Knox’s first solo album was the ultra-limited Songs for Cleaning Guppies, aptly subtitled Chris Knox Ego Gratification Album. With Seizure, though, he came through in a big way. It’s a brilliant record, with one marvel of wit, melody and DIY production after another — including two songs a lot of songwriters would give their careers for: “The Face of Fashion,” later ruined by Marshall Crenshaw, and “Not Given Lightly,” a heartstopping declaration of love for his children’s mother that’s still often the climax of his live performances. A 12-inch remix of “Not Given Lightly” appeared backed by 10 songs collectively called Guppiplus (basically the good bits from Songs for Cleaning Guppies).

Song for 1990 + Other Songs is a quickie 10-inch, split between the title track (a fuzzed-out, sarcastic critique of New Zealand politics) and five fleeting, delicate, late-night, acoustic songs on the other side. (The latter reappear on the domestic Songs From 1990.)

Croaker couldn’t help but suffer from following Seizure, and indeed the songwriting turns a little lugubrious in its second half; also, Knox overuses several structures. There’s still some terrific stuff here, though. The first 15 minutes are unstoppable, with the exquisite “Light” and “Lapse,” a song that’s either about a drug experience or eating citrus, and “Dunno Much About Life but I Know How to Breathe.” The narrator of “Liberal Backlash Angst (The Excuse)” is such a convincing asshole (“Fuck the forests, rip ’em down and paint ’em blue/Fuck the virus, take yer condoms off and screw”) that a few dimwits didn’t realize Knox was kidding.

Meat, Knox’s first domestic release, collects most of Seizure and a good-sized chunk of Croaker; the accompanying Not Given Lightly 10-inch includes the remix of its title song and most of the Seizure and Croaker songs that didn’t make it onto Meat.

Exploiting compact discs’ capacity for holding lots and lots of music, Polyfoto, Duck Shaped Pain & “Gum” is effectively three different things: Polyfoto is a short introductory medley of bits of demos, Duck Shaped Pain is the album proper and “Gum” is a five-song guitar/vocal EP. It’s actually Knox throwing a bunch of songs at the wall and seeing what sticks. What sticks are the hilarious anti-new age rant “[& to think it all started with] Trim Milk” (kazoo solo!), the date-rape revenge fantasy “Not a Victim,” the vaguely Arabic-sounding “Under the Influence” (re-recorded as a single) and an endlessly tuneful attack on people who deny personal responsibility, “View From the Bridge” (whose bridge goes “Let’s go to the bridge and then drown”). Much of the album otherwise finds Knox and his Omnichord cruising on autopilot, but aside from the feel-my-pain “Intensive Care,” it’s never less than pleasant. Or much more.

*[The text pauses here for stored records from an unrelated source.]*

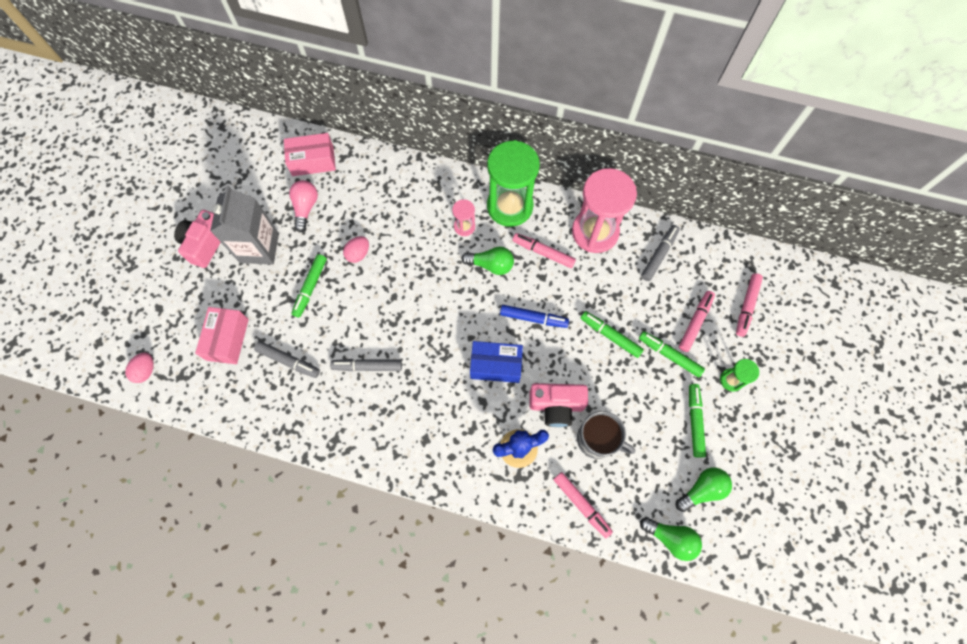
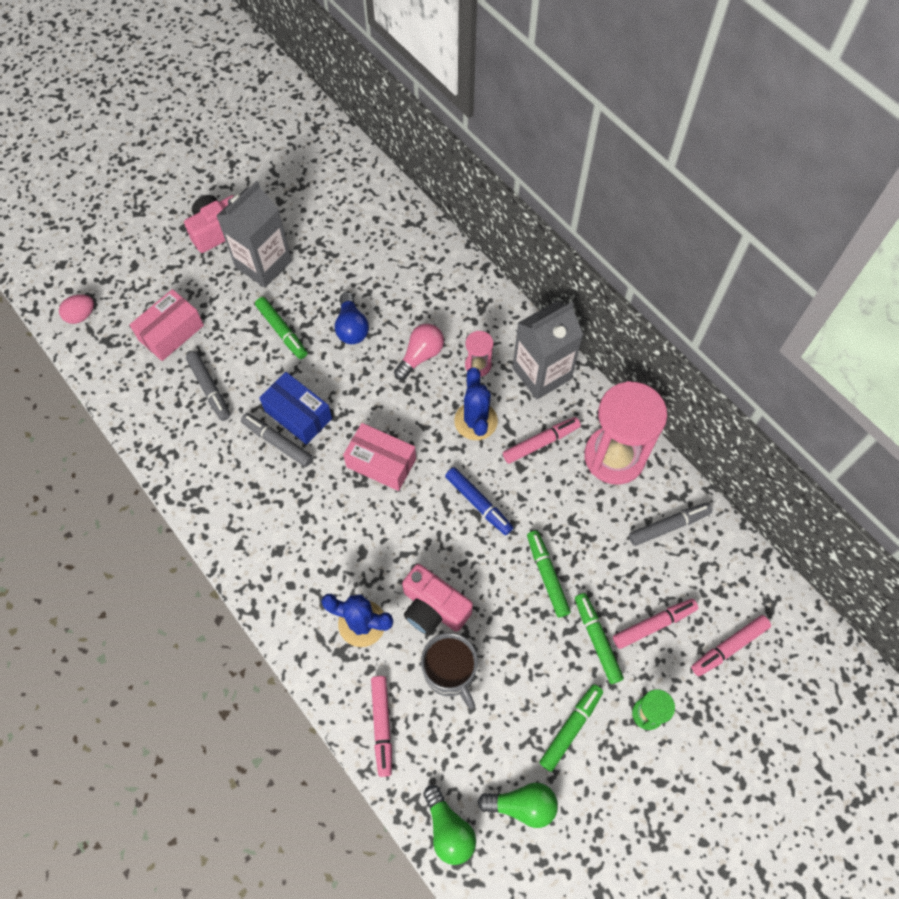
camera: 35 degrees right, 5 degrees down
pink box [284,133,336,176] -> pink box moved to [343,423,416,491]
pink light bulb [289,180,318,232] -> pink light bulb moved to [394,324,444,380]
green marker [291,254,327,318] -> green marker turned 90 degrees counterclockwise [255,297,307,359]
pink egg [343,236,369,263] -> blue light bulb [335,292,369,344]
green light bulb [461,246,514,275] -> blue cactus [454,367,498,440]
blue box [470,341,523,383] -> blue box moved to [259,372,332,445]
green hourglass [487,140,540,227] -> grey carton [512,301,583,399]
pink marker [512,233,576,268] -> pink marker turned 90 degrees clockwise [503,417,581,464]

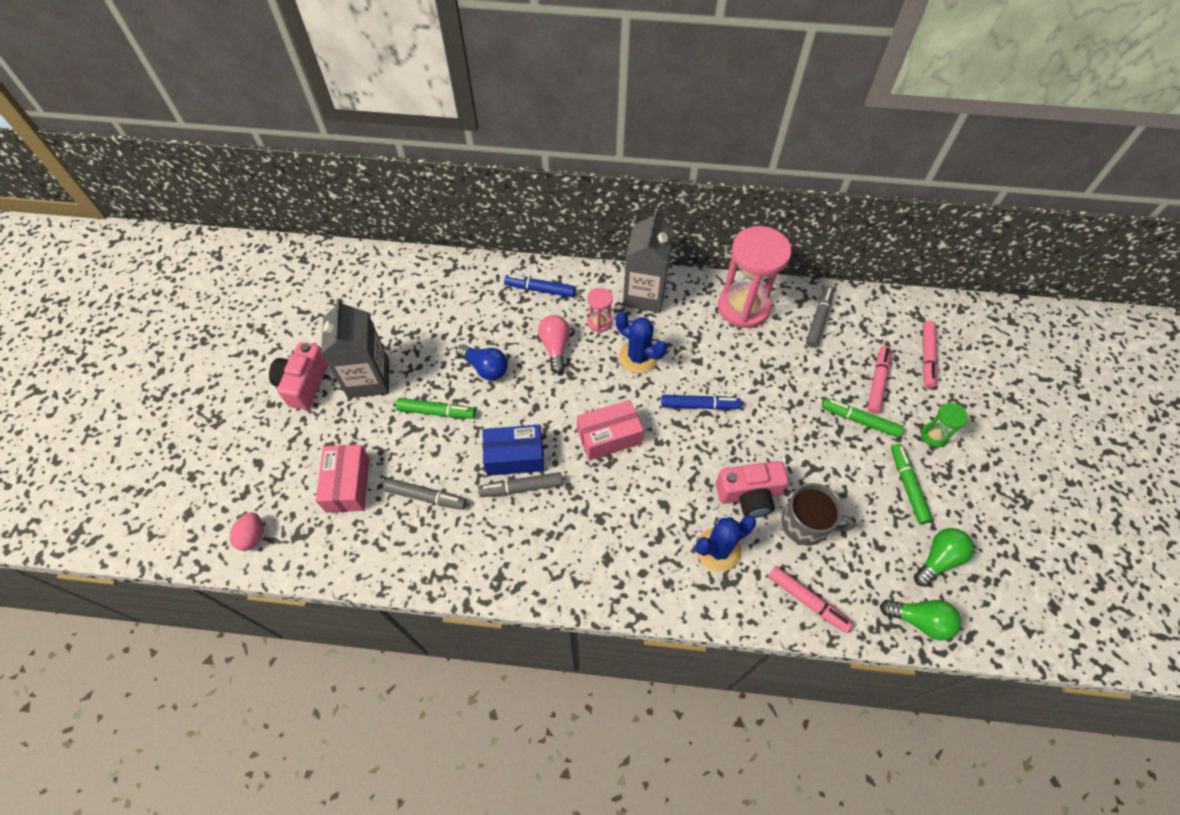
camera: 45 degrees left, 5 degrees down
pink marker [503,417,581,464] -> none
green marker [527,530,571,617] -> none
none -> blue marker [504,275,576,297]

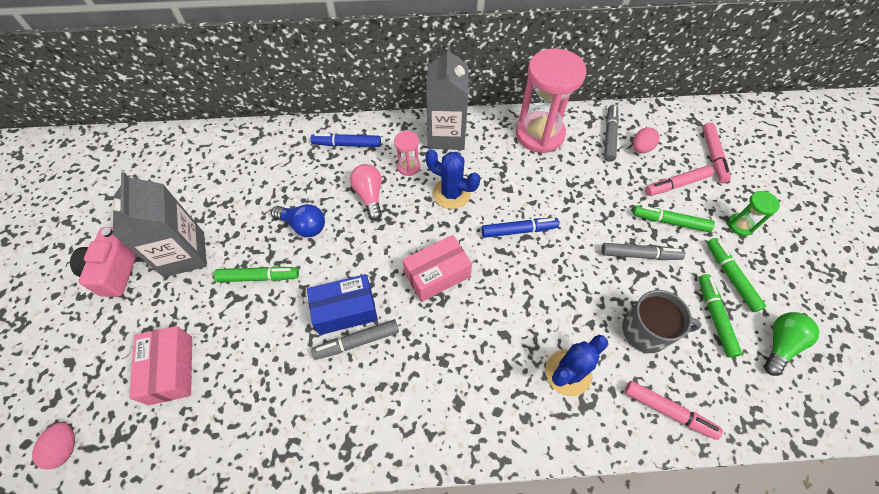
camera: 10 degrees left, 0 degrees up
grey marker [384,478,467,510] -> grey marker moved to [601,243,685,260]
pink camera [716,461,789,518] -> none
pink marker [867,346,891,414] -> pink marker turned 120 degrees counterclockwise [645,166,714,196]
green light bulb [880,599,961,641] -> none
none -> pink egg [633,127,660,153]
none -> green marker [699,274,742,358]

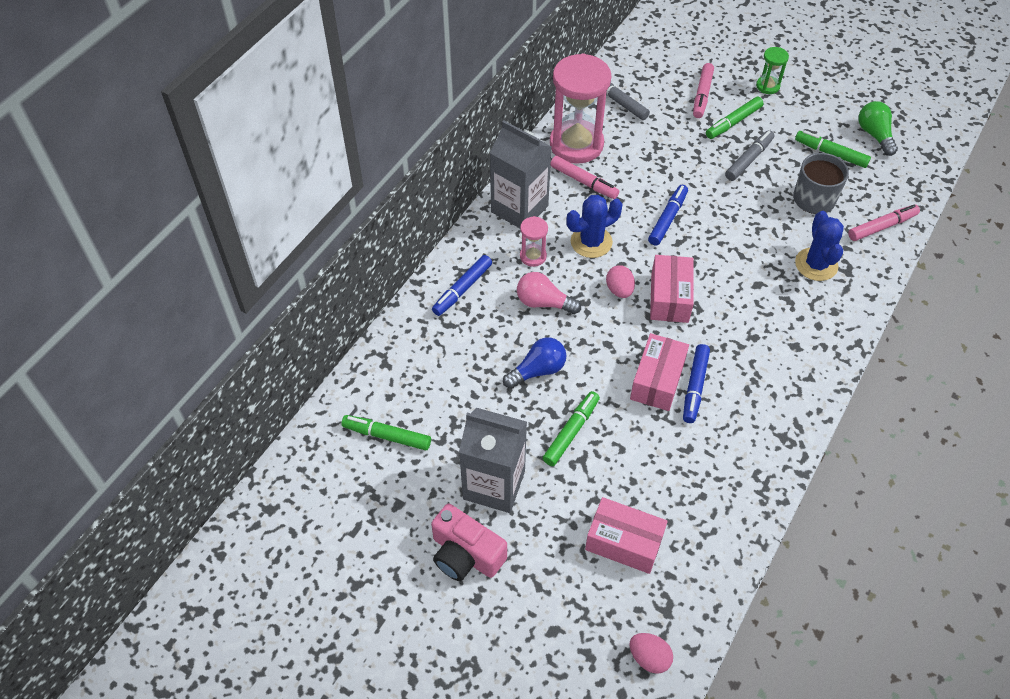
camera: 55 degrees left, 5 degrees down
blue box [307,274,378,335] -> pink box [630,333,689,411]
grey marker [311,320,399,360] -> blue marker [683,344,710,423]
pink egg [633,127,660,153] -> pink egg moved to [606,265,635,298]
pink marker [703,122,731,183] -> pink marker moved to [551,156,619,199]
green marker [707,238,766,312] -> green marker moved to [341,415,431,450]

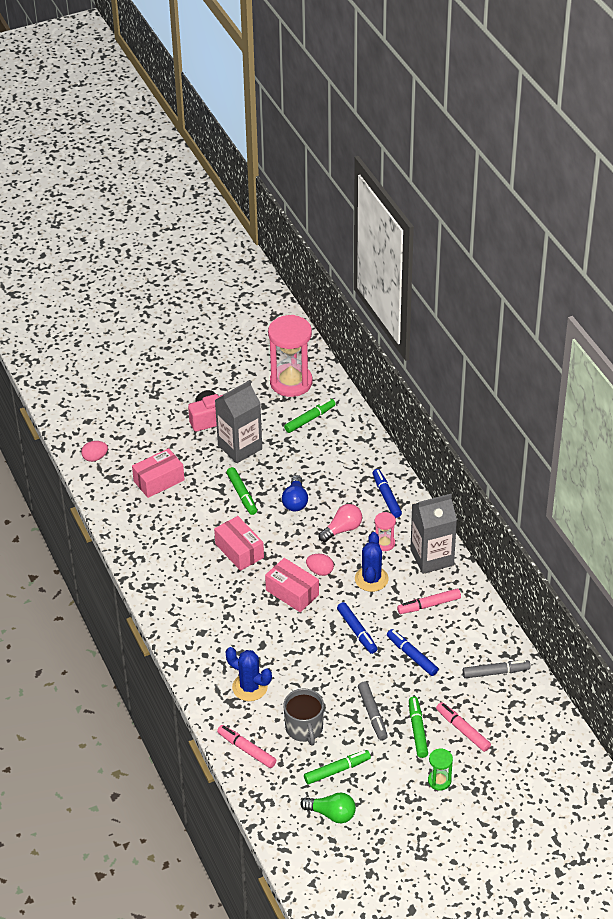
camera: 125 degrees right, 10 degrees down
pink hourglass [550,54,611,164] -> pink hourglass moved to [268,315,312,397]
blue marker [683,344,710,423] -> blue marker moved to [387,629,438,676]
pink marker [848,204,920,241] -> pink marker turned 120 degrees clockwise [217,725,276,768]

Continuing the value-packing trend, Songs of You & Me effectively contains two complete albums on one CD: Hanging Out for Time to Cure Birth is the subtitle for 11 songs about other people, while A Stranger’s Iron Shore is ten songs Knox wrote about himself. (To avoid burnout, don’t listen to both of them in the same sitting.) It’s a return to form. Knox’s unique weirdness is back (“Lament of the Gastropod,” “Chemicals Are Our Friends”), his social-conscience lyrics are on the mark and rarely heavy-handed, his words have never been cleverer (check out the frenetic babble of “A Song to Welcome the Onset of Maturity”), his gift for simple, flawless melodies has never gone away. One Fell Swoop & Undubbed, released more or less simultaneously with the album, contains a remix of You & Me‘s title song and live-to-8-track versions of two other numbers from it, plus ABBA’s “SOS” (played for laughs) and John Lennon’s “Mother.”